According to the trochoid tool according to the second aspect of the present invention, the amount of eccentricity of the eccentric sleeve with respect to the center of the spindle can be variably set by adjusting the mounting position of the eccentric sleeve in the rotational direction with respect to the eccentric sleeve receiving hole. , The width of the machining groove can be variably set with one tool.

According to the trochoid tool according to the third aspect of the present invention, since the tool shaft is driven to rotate by the fluid pressure motor, there is no need to perform complicated electric wiring on the trochoid tool.

According to the machining method using the trochoid tool according to the fourth aspect of the present invention, the end mill mounted on the tool shaft rotates around the center of the tool axis while rotating around the center of the tool axis with the radius of the eccentricity with respect to the center of the main shaft. As a result, a trochoidal motion can be obtained regardless of the machining program, so that the groove machining of the groove width determined by the eccentricity of the tool shaft with respect to the center of the spindle and the tool diameter is performed with high quality and high precision without shortening the tool life. In addition, the number of blocks of the numerically controlled machining program is not increased, and the production of the machining program is not complicated.

[Brief description of the drawings]

FIG. 1 is a partial sectional view showing one embodiment of a trochoid tool according to the present invention.

FIG. 2 is an explanatory view corresponding to a front view showing an eccentric combination of each part of the trochoid tool according to the present invention.

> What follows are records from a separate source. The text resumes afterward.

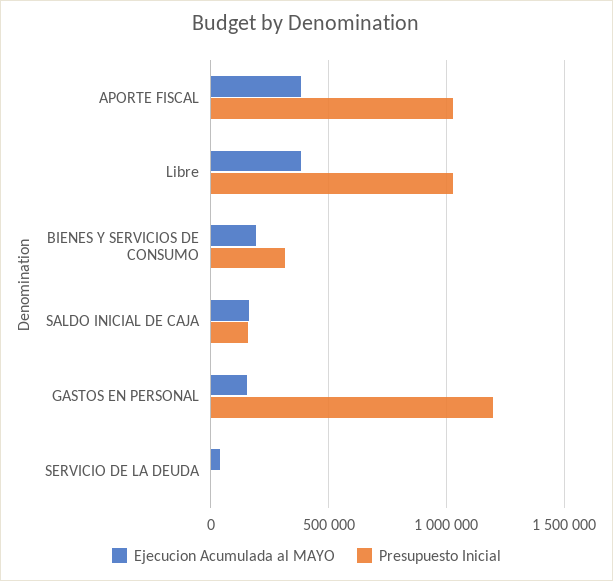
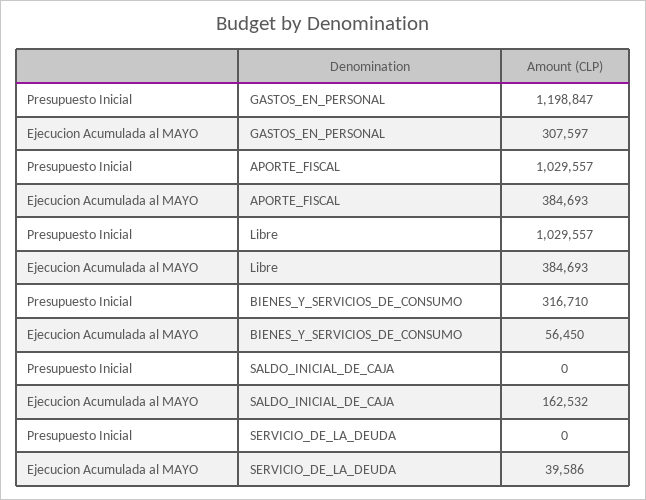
Ejecucion Acumulada al MAYO, BIENES Y SERVICIOS DE CONSUMO: 200000 -> 56450
Presupuesto Inicial, SALDO INICIAL DE CAJA: 150000 -> 0
Ejecucion Acumulada al MAYO, GASTOS EN PERSONAL: 150000 -> 307597

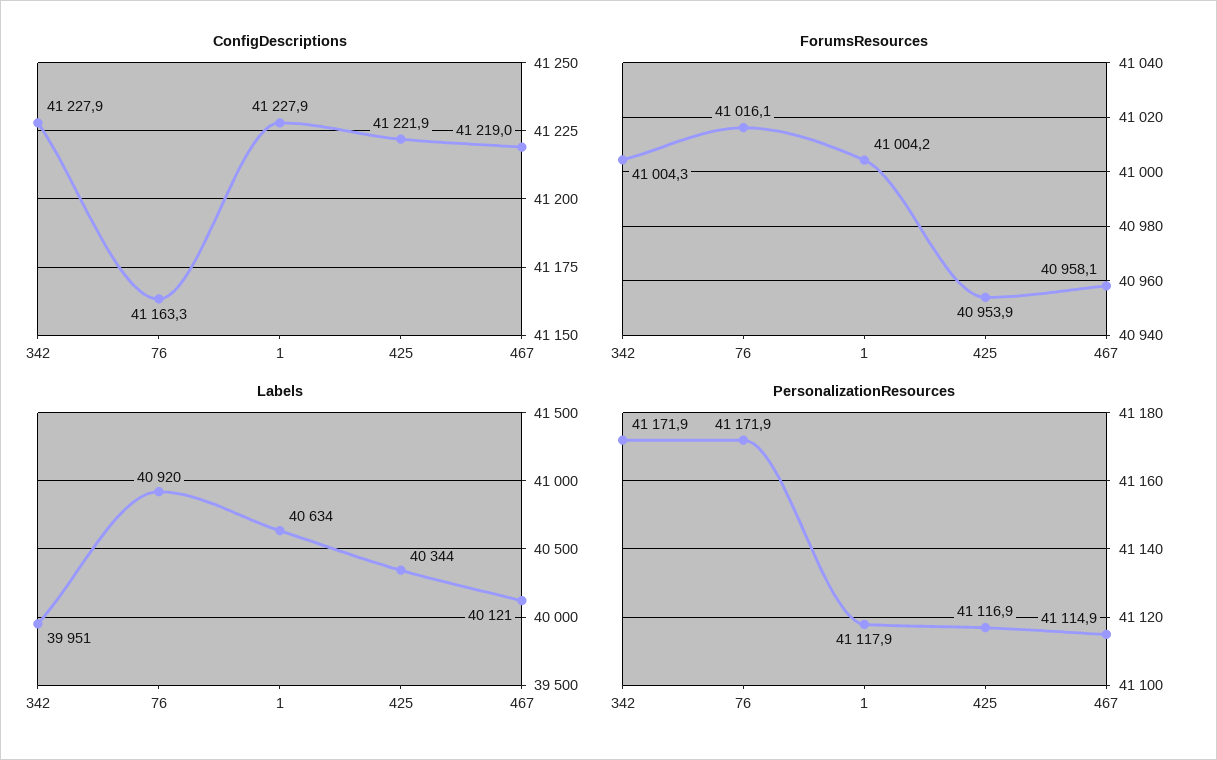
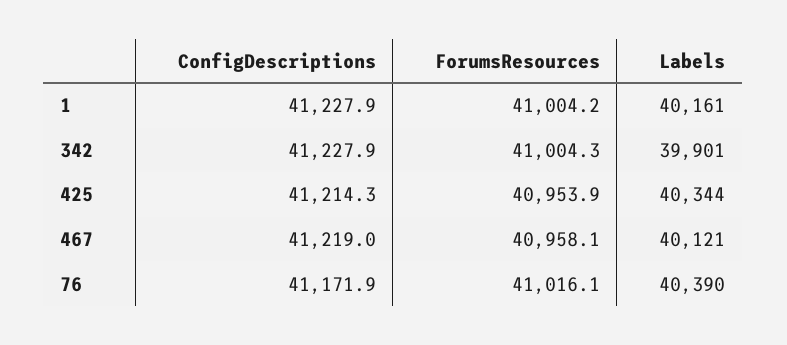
ConfigDescriptions, 76: 41163.3 -> 41171.9
ConfigDescriptions, 425: 41221.9 -> 41214.3
Labels, 342: 39951 -> 39901
Labels, 76: 40920 -> 40390
Labels, 1: 40634 -> 40161
PersonalizationResources, 342: 41171.9 -> none
PersonalizationResources, 76: 41171.9 -> none
PersonalizationResources, 1: 41117.9 -> none
PersonalizationResources, 425: 41116.9 -> none
PersonalizationResources, 467: 41114.9 -> none

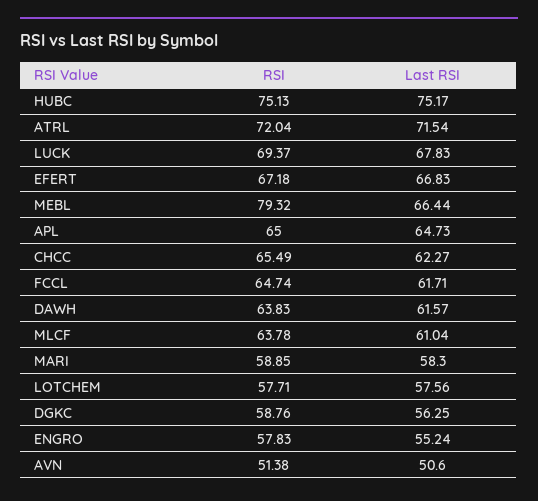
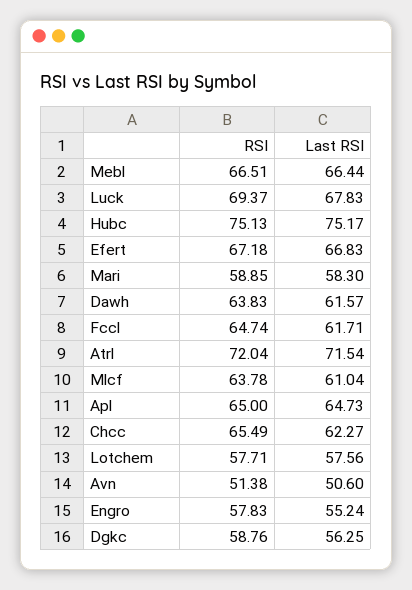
RSI, MEBL: 79.32 -> 66.51

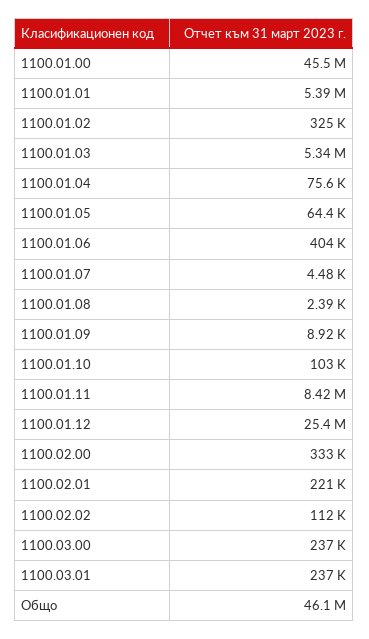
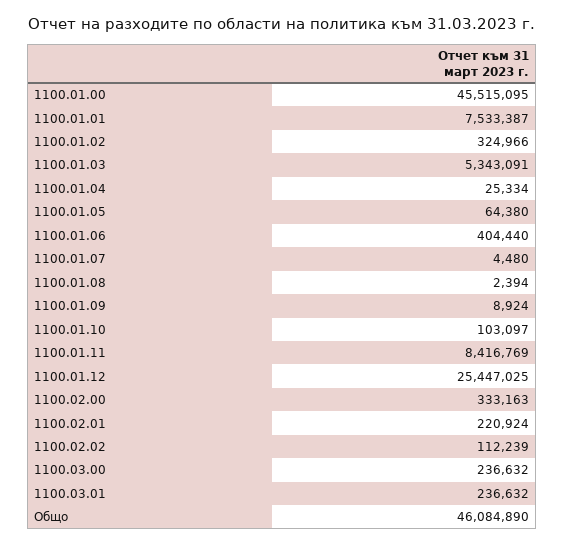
1100.01.01: 5390000 -> 7533387
1100.01.04: 75600 -> 25334

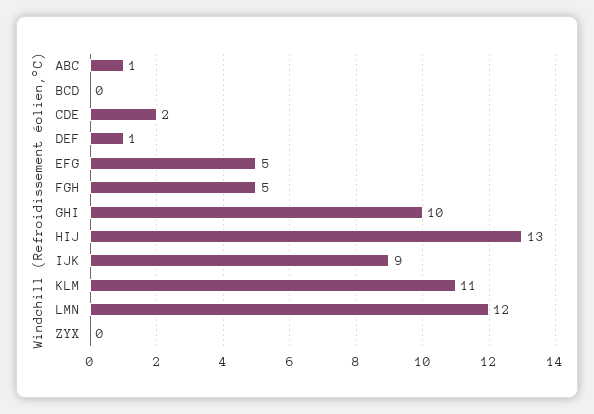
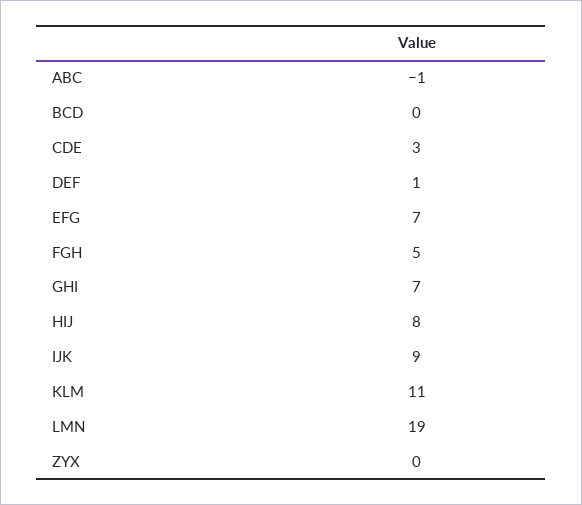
ABC: 1 -> -1
CDE: 2 -> 3
EFG: 5 -> 7
GHI: 10 -> 7
HIJ: 13 -> 8
LMN: 12 -> 19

FIG. 3 is a perspective view showing a processing method using a trochoid tool according to the present invention.

[Explanation of symbols]

 Reference Signs List 10 trochoid tool 11 tool shank 12 eccentric sleeve receiving hole 13 tool holder 14 eccentric hole 15 eccentric sleeve 16 tool rotation support unit 17 tool shaft 18 rotary vane type pneumatic motor 19 center hole 20 unit case 21 set screw 30 end mill 50 main shaft 51 tool shank Receiving hole

Claims (4)

[Claims] 1. A tool holder having a tapered tool shank fitted in a tapered tool shank receiving hole formed at a tip of a main spindle, and the tool at an eccentric position eccentric from a center of the tool shank. A tool shaft rotatably supported by the holder around its own central axis and on which a tool is mounted; and a rotary actuator provided on the tool holder and driving the tool shaft to rotate around its own central axis. A trochoid tool characterized by the following. 2. The tool holder has an eccentric sleeve receiving hole at an eccentric position eccentric from a center of the tool shank,
An eccentric sleeve is fitted and mounted in the eccentric sleeve receiving hole, the eccentric sleeve rotatably supports the tool shaft at an eccentric position eccentric from the center of the eccentric sleeve, and the eccentric sleeve is eccentric with respect to the eccentric sleeve receiving hole. The trochoid tool according to claim 1, wherein the amount of eccentricity of the tool shaft with respect to the center of the main shaft can be variably set by adjusting a mounting position of the sleeve in the rotation direction. 3. The trochoid tool according to claim 1, wherein the rotary actuator is a hydraulic motor. 4. The trochoid tool according to claim 1, which is mounted on a main spindle, the main spindle is rotated, and the rotary actuator is used to rotate the tool axis. While rotating around the center of the axis, the tool shaft is rotated with the eccentric amount with respect to the center of the spindle being rotated, and the tool path determined by linear interpolation and circular interpolation is a groove width determined by the amount of eccentricity of the tool axis with respect to the center of the spindle and the tool diameter. A trochoidal tooling method, wherein a groove is formed in a shape corresponding to the shape of the trochoid.